Work task 1:
Summarize the article on Comcast password resets in two sentences.
Work task 2:
Copy the article on Comcast password resets word for word from "Here’s the catch." to "over the years.".
---------- Text provided
The stockpile of email passwords, which wasn’t stolen directly from Comcast, is a good reminder to change your passwords frequently and use other good password habits.
Tannen Maury, EPA/Corbis
In case you needed a reminder: Change your passwords frequently, and use a different password on every website.
I know, it’s annoying. But that’s the takeaway from news that Comcast had to reset passwords on nearly 200,000 customer email accounts.
Here’s the catch. Hackers didn’t breach Comcast’s computers to steal the information. Instead, they created their list of passwords with information stolen from you and me. Sometimes we’re so gullible that hackers can trick us into giving them our password. Then, since we often use the same password everywhere, those hackers have a skeleton key to our lives.
That’s often how hackers have broken into the online accounts of various celebrities over the years.
Comcast’s answer was to reset all the passwords for its affected customers, said a spokeswoman for the company. Steve Ragan, a security researcher and blogger, was the first to stumble on the list of passwords.
The good news is there are some smart password habits that can protect you from losing control of your entire online life.
Use complicated passwords
With so much information potentially for sale on the dark side of the Internet, or easily found on your Facebook page, it really isn’t a good idea to make your password the name of your beloved Pomeranian. Randomly generated passwords that use special characters and numbers are best.
--------------------
---------- Dataset
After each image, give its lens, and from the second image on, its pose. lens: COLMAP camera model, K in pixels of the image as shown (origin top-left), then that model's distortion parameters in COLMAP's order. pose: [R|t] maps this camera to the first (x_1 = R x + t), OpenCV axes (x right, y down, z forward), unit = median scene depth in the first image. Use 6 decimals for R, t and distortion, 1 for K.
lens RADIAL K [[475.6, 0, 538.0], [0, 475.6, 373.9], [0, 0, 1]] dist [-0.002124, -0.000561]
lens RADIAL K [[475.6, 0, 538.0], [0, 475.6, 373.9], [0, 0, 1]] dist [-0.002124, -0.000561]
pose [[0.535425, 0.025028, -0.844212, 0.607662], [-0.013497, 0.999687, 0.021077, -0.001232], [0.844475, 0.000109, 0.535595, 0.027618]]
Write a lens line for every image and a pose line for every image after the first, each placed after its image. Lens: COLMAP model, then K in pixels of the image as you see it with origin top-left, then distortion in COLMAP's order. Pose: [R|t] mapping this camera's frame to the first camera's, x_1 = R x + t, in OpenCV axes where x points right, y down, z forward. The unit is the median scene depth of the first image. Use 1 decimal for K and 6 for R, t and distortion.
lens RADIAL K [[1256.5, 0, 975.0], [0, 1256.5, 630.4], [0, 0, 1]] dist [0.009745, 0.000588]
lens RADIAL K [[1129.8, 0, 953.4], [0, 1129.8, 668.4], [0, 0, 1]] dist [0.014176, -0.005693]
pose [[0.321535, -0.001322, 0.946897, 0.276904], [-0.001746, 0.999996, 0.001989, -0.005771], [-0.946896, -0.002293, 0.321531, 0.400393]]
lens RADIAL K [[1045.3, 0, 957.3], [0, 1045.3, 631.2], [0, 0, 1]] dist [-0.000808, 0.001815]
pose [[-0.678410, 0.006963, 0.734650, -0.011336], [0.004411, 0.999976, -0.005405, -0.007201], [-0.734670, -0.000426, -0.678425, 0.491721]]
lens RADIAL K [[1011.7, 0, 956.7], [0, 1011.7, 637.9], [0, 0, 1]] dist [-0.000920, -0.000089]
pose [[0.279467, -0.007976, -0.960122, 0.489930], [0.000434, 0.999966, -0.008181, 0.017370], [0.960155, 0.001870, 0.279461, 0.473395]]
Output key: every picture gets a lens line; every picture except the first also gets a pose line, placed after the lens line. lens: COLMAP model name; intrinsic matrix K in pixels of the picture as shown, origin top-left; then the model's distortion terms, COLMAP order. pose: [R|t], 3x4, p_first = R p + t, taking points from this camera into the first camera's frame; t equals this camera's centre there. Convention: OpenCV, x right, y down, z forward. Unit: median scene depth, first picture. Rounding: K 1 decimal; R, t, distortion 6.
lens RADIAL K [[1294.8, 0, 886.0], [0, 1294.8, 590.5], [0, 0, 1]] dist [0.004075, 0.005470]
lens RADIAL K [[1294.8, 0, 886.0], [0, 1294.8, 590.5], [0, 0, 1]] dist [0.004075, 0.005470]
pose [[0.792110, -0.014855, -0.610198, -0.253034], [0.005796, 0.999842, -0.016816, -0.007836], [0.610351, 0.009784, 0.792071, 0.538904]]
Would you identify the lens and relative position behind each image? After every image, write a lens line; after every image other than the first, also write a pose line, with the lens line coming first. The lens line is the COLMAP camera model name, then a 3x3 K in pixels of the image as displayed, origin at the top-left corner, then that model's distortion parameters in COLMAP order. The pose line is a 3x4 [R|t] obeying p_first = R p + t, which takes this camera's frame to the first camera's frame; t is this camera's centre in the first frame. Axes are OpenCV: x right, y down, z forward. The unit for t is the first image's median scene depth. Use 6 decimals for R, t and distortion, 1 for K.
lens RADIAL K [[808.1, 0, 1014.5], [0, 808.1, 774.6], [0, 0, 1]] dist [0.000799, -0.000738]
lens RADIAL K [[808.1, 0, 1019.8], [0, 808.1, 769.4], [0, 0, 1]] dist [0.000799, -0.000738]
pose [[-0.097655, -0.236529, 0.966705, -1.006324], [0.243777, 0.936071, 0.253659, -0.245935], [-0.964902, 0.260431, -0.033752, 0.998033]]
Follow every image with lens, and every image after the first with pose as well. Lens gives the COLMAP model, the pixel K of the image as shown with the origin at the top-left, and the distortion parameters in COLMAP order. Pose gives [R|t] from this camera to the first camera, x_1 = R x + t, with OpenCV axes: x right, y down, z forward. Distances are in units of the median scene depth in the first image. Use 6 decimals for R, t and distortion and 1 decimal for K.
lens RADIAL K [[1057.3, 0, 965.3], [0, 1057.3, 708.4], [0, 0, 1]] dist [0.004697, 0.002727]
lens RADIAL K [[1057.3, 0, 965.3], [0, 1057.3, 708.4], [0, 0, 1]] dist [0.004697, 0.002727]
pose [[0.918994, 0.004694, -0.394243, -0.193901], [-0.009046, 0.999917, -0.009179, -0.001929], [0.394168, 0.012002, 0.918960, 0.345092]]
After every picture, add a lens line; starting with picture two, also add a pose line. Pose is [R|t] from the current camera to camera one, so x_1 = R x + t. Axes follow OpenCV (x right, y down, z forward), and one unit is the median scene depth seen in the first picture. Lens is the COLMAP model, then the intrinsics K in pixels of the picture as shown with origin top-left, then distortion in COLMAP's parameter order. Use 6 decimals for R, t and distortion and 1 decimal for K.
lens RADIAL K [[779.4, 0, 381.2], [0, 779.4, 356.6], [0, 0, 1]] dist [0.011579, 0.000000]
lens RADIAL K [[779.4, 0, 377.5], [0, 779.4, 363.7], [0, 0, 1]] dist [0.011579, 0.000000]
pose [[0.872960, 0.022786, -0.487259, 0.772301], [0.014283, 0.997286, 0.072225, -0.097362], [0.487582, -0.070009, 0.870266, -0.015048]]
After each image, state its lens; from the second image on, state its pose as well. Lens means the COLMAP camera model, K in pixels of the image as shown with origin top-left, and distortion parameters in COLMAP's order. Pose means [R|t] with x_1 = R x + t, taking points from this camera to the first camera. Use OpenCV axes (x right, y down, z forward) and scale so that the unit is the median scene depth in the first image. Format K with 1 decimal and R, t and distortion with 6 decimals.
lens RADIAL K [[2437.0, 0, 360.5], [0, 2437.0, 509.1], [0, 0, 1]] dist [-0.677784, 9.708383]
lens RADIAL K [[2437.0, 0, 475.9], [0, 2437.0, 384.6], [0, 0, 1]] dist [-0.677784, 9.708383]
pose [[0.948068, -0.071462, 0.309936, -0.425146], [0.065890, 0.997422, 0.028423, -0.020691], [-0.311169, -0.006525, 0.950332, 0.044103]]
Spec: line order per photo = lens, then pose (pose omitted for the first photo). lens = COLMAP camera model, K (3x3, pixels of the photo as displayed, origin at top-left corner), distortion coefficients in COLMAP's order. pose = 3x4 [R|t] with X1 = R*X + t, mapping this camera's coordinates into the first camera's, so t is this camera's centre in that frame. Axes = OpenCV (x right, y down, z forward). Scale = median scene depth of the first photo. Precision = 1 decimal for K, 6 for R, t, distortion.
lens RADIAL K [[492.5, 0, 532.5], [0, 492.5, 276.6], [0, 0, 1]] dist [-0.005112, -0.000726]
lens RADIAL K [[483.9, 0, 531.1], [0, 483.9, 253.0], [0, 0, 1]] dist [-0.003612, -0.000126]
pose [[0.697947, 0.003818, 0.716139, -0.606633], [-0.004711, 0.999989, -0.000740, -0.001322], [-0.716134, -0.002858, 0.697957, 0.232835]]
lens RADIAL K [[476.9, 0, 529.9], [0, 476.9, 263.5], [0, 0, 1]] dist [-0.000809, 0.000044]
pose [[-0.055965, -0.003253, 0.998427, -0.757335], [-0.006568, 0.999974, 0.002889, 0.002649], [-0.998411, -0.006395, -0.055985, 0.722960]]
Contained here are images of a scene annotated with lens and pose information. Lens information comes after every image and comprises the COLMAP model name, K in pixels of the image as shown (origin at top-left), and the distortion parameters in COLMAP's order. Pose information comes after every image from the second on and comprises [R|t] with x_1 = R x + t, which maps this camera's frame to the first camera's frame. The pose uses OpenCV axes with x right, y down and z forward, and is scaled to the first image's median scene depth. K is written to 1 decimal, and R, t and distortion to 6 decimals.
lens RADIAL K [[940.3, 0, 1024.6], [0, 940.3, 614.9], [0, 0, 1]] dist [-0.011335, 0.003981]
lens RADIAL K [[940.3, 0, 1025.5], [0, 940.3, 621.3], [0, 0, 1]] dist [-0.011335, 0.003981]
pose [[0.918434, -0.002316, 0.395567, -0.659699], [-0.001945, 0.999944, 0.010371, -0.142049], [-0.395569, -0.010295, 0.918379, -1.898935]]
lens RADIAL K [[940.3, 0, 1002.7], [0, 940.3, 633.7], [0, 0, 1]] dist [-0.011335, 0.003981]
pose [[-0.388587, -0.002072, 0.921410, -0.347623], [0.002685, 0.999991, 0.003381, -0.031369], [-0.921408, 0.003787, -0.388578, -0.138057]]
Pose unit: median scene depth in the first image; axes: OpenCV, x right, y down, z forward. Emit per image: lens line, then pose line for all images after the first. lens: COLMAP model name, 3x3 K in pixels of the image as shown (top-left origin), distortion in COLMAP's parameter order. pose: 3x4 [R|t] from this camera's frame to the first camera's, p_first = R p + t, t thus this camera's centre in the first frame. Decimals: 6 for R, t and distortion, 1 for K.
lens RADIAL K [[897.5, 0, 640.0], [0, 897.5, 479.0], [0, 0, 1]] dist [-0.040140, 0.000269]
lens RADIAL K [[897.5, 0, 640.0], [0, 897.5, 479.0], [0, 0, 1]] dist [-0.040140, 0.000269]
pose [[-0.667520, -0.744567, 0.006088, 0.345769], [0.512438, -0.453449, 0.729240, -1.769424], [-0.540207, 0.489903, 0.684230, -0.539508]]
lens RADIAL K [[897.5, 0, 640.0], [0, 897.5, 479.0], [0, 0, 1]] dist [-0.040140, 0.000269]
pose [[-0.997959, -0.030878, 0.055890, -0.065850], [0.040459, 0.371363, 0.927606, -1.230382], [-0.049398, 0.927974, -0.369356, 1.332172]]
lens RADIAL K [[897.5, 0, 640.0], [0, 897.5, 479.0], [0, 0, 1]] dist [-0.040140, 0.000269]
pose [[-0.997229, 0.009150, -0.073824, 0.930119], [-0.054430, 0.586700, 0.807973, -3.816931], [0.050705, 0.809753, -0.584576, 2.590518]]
--------------------
Your solution 1:
Comcast reset passwords on nearly 200,000 customer email accounts after a list of those passwords turned up, though hackers had not breached Comcast's computers but had built the list from information stolen from users, who often reuse the same password everywhere. The article urges changing passwords frequently, using a different password on every website, and choosing randomly generated passwords with special characters and numbers.

Your solution 2:
Here’s the catch. Hackers didn’t breach Comcast’s computers to steal the information. Instead, they created their list of passwords with information stolen from you and me. Sometimes we’re so gullible that hackers can trick us into giving them our password. Then, since we often use the same password everywhere, those hackers have a skeleton key to our lives.
That’s often how hackers have broken into the online accounts of various celebrities over the years.